LOS ANGELES (Reuters) - With Friday's opening of "Sex and the City" shaping up as a big girls-night-out event at U.S. movie theaters, industry analysts say the film seems poised to set a new box office standard for "chick flicks."
Estimates for the film's first weekend in North America range from $25 million to $40 million, and one leading tracking service, Los Angeles-based Media By Numbers, estimated a Friday-through-Sunday tally in the mid-$30 millions.
Online ticket retailer Fandango reported "Sex and the City" was accounting for 90 percent of its advance sales, with tickets being snapped up at the rate of seven per second.
"At this fast pace, we expect to sell out more than 1,000 'Sex and the City' showtimes by day's end," said Fandango CEO Rick Butler. "The advance ticket sales are nothing short of extraordinary for a female-driven comedy-drama."
"Sex" already has grossed nearly $12 million in overseas business since mid-week, including more than $7 million in Britain, nearly $3 million in Germany and $1.3 million in France, according to studio figures.
The film is based on the hit HBO television series of the same name starring Sarah Jessica Parker as a fashion-conscious, Manhattan magazine columnist, Carrie Bradshaw, writing about urban romance and the singles scene.
Carrie and her three best pals -- Miranda, Charlotte and Samantha -- are all picking up their lives where they left off when the TV show went off the air in 2004.
An online survey of more than 10,000 moviegoers buying tickets from Fandango found that 94 percent were women, and that 67 percent planned to attend the movie this weekend with a group of female friends.
That translates to a lot of women swarming theaters after downing Cosmopolitans -- a favored cocktail of the "Sex and the City" women -- notwithstanding early mixed reviews.
"It might be a really fun place to be for guys this weekend at the theater, because the ratio of women to men is going to be huge, said Paul Dergarabedian, head of Media By Numbers.
But Brandon Gray, president of the movie Web site Box Office Mojo, said the commercial potential may be limited by a promotional campaign aimed primarily at the devoted but finite female fan base of the TV show.
"Because the marketing is preaching to the converted, one wonders whether it will have legs beyond the opening," Gray told Reuters.

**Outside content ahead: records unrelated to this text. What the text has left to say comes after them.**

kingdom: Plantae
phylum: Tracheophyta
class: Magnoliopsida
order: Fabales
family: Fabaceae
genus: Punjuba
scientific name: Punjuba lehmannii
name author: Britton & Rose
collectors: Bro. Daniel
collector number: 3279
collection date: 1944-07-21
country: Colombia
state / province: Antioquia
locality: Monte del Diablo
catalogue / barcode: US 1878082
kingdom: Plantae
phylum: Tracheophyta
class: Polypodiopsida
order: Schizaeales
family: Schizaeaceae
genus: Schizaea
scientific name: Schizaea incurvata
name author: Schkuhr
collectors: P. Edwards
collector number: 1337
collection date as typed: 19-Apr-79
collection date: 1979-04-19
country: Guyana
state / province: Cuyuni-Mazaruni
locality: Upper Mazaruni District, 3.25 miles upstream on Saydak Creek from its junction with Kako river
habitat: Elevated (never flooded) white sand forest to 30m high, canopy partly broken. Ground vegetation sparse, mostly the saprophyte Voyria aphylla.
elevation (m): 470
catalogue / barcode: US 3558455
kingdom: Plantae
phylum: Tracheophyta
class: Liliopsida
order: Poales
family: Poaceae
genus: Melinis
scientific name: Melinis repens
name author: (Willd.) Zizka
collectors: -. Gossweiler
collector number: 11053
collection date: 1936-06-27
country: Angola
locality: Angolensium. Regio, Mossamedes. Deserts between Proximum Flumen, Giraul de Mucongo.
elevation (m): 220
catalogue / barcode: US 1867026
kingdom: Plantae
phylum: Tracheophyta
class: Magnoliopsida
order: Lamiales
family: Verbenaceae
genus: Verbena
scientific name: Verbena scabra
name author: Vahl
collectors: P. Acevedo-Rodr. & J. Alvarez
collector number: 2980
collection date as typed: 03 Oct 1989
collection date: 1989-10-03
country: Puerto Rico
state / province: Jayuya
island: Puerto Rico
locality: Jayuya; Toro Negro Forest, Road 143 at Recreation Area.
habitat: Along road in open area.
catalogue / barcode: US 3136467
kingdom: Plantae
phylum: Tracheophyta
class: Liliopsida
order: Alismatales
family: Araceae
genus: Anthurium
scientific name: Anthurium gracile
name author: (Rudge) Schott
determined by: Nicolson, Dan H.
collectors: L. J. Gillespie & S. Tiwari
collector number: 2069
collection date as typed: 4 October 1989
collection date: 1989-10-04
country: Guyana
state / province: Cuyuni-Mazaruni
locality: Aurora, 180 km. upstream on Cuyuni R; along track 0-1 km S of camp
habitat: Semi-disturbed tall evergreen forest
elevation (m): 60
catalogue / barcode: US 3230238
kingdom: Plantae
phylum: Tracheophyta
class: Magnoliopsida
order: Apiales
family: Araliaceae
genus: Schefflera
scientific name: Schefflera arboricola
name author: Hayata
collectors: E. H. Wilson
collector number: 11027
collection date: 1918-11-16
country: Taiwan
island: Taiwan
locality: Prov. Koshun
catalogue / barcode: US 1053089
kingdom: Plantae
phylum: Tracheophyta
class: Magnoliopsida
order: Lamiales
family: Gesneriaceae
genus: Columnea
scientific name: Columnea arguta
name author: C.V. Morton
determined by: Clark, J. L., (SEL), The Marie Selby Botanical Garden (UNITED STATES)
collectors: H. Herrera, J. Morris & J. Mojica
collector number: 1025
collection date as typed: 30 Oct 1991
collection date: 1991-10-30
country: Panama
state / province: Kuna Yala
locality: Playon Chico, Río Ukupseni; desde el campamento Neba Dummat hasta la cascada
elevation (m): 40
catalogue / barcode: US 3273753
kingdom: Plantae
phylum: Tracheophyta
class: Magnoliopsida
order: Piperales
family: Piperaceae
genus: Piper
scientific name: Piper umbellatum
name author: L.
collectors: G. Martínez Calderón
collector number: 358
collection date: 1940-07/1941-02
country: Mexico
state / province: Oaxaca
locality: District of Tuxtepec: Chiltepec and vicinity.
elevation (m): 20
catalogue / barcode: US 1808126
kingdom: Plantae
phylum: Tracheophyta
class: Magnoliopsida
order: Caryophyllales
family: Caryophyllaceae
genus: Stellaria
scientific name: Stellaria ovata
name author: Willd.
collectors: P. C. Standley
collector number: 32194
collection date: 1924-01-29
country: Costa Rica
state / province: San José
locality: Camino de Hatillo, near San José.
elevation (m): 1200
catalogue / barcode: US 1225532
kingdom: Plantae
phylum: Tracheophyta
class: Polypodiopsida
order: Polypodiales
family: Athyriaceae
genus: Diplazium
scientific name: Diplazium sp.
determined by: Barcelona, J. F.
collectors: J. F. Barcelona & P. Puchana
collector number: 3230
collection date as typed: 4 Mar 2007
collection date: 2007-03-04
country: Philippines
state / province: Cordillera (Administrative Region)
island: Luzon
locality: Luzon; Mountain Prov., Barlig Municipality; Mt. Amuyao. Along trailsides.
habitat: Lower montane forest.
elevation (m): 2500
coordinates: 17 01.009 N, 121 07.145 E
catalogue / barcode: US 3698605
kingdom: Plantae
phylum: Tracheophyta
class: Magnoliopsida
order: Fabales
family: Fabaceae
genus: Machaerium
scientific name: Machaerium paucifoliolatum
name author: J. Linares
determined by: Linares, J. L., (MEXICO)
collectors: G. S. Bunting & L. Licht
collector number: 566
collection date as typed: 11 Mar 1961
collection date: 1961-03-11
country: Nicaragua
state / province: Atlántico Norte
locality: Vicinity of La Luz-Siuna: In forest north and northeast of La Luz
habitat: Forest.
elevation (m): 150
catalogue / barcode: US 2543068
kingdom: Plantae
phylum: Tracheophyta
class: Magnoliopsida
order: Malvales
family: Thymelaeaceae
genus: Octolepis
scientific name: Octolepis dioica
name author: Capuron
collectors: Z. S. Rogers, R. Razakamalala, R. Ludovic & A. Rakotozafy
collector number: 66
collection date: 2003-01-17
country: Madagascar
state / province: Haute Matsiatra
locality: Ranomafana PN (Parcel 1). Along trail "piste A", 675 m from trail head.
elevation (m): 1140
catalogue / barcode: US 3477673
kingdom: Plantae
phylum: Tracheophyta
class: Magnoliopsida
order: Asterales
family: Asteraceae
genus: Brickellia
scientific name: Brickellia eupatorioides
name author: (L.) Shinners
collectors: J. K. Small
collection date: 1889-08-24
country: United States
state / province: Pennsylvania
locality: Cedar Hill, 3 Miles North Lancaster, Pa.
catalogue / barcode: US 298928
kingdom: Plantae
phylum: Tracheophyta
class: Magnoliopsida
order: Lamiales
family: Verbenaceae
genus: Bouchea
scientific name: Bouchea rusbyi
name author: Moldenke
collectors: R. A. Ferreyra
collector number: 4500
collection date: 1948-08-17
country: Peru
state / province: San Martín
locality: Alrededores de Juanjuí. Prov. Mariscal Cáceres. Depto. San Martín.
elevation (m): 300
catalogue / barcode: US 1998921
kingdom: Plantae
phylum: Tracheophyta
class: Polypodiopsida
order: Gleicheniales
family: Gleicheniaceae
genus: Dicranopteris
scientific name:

The film opens in nearly 3,300 North American theaters. Perhaps the closest comparison for a female-skewing, fashion-themed, big-screen "dramedy" set in New York is "The Devil Wears Prada," which opened in more than 2,800 theaters in 2006 with $27.5 million its first weekend.
That film went on to gross $124.8 million in its domestic run, Dergarabedian said.
But "Devil" was aimed at younger audiences, whereas "Sex and the City" is targeted at moviegoers aged 17 and older.
Moreover, "Sex and the City" is expected to play second fiddle this weekend to blockbuster holdover "Indiana Jones and the Kingdom of the Crystal Skull," which grossed over $100 million from its first Friday-through-Sunday frame, Dergarabedian said.
Even if "Indiana Jones" drops 50 percent in its second weekend -- a typical decline for many big Hollywood action movies -- the bullwhip-cracking archeologist is likely to easily eclipse the four Cosmo-swilling girls from the city.